East Alabama charity organizations on Sunday used their platform to help those impacted by the March third tornadoes. The local community leaders say they couldn’t sit back and do nothing after the storm ripped through a community they all know too well.
“This is really personal for me. This being in our home county. I’ve been down there with the people, I’ve been down there with the families that were affected and the experience I had when it comes to Rural Disaster Recovery is that it doesn’t take long to be forgotten about,“ Warren Tidwell with Rural Disaster Recovery Network said.
Sylvia Rose Novak says she spent five years of her life at her family farm on Lee co. road 40. She says her initial reaction was to organize an event to help families begin recovery.
“These people still have no home they have no savings, some of them have nothing left they have family members they had to bury and I want the community to remember these people during these times and that they still need our help and they still need our support as the year progresses,“ Novak said.
Novak was one of several artists to perform at the relief benefit. Aside from the live music, there were also local food trucks and businesses in the area that agreed to donate a portion of their proceeds to the relief effort. Henry Williford says he is overwhelmed with the amount of support lee county has to offer.
“Even when there’s so much destruction and tragedy right here and it’s so real I mean you can see it. You can see the houses torn apart you can see the families apart but what you can also see is the community responding,“ Williford said.

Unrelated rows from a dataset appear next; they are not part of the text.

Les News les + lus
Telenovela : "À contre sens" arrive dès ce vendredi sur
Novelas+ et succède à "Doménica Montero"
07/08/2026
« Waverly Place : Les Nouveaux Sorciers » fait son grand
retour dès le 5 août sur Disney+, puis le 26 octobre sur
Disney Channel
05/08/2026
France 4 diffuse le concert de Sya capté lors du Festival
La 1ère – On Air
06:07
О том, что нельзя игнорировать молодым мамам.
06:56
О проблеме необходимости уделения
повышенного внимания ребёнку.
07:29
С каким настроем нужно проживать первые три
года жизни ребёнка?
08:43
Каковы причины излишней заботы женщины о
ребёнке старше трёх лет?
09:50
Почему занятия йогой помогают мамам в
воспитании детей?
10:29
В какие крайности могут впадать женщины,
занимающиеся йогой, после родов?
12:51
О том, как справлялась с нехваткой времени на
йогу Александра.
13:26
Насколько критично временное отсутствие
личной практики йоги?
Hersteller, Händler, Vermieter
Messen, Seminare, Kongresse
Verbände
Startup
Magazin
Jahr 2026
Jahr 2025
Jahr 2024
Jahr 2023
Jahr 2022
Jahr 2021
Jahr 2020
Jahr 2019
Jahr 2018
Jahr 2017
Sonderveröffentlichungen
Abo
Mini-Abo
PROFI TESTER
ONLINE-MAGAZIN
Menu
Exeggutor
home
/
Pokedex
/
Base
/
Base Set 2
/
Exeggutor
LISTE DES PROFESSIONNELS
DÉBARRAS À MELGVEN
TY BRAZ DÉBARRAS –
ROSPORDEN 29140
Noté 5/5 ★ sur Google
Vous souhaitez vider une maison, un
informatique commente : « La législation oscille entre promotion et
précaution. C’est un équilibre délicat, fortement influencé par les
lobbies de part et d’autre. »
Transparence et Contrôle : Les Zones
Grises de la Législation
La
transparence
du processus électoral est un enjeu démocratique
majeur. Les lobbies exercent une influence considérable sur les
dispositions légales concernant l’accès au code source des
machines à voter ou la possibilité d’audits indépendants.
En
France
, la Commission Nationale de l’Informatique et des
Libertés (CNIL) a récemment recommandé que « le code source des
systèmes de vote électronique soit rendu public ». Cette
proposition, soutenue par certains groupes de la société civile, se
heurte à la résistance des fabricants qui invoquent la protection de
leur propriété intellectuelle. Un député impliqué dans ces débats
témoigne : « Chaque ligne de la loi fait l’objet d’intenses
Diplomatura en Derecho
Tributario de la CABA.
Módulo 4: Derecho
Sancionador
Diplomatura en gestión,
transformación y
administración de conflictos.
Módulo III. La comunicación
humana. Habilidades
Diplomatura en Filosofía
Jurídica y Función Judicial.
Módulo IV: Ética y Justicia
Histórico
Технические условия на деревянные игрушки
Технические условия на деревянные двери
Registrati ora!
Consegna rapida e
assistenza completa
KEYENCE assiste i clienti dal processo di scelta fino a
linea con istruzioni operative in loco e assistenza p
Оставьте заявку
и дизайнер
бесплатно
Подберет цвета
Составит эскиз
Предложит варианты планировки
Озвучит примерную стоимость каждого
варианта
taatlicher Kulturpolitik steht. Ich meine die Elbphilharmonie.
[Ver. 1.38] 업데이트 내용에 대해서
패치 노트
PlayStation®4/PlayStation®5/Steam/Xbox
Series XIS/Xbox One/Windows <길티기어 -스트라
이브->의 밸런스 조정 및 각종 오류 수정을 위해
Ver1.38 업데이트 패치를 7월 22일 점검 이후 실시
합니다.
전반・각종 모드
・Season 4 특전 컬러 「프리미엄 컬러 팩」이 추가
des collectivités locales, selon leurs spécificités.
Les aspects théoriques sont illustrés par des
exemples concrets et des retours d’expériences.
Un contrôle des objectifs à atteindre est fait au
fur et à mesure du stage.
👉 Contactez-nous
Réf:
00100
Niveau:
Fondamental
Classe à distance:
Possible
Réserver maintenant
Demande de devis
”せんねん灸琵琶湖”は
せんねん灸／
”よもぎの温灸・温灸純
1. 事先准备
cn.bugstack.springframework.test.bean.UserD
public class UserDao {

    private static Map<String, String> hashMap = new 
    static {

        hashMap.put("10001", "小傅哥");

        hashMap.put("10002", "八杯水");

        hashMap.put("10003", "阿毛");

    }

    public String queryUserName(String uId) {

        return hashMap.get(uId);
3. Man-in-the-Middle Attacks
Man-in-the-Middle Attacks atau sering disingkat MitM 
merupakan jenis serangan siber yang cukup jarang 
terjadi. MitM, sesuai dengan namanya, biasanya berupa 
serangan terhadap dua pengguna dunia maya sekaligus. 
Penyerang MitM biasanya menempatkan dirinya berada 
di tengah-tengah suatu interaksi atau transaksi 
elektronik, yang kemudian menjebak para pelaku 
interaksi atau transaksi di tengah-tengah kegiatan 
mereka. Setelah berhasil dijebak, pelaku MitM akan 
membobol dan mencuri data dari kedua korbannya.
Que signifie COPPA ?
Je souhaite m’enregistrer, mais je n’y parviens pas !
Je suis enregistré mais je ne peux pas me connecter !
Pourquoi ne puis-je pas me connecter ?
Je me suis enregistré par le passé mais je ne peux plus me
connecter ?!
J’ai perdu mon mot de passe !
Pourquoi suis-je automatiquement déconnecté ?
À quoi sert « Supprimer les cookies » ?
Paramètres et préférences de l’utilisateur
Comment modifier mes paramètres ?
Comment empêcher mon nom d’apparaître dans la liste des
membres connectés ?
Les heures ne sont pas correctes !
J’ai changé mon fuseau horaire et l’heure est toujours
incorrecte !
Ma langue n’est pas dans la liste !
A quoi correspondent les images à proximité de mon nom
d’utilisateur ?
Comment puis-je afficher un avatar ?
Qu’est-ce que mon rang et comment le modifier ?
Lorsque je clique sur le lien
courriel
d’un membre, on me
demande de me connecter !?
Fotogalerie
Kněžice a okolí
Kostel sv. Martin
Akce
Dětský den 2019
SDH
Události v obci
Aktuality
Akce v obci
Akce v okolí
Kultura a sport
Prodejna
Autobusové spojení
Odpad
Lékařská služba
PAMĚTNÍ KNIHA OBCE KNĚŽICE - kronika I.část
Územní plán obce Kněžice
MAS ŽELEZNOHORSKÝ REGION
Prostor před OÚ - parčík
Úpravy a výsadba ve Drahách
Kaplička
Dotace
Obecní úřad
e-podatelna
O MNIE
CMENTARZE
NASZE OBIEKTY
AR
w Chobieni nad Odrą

Tickets to the event were fifteen dollars. Admission was free for kids under the age of 12. All proceeds for ticket sales will be donated for families to start their recovery process.
Rural disaster recovery network is partnering with the nonprofit hometown action to oversee that the funds will benefit those directly effected by the storms. The rural disaster recovery network representative says with the money donated, he hopes to create small grants for the families in need, as well as continue coordinating with local agencies.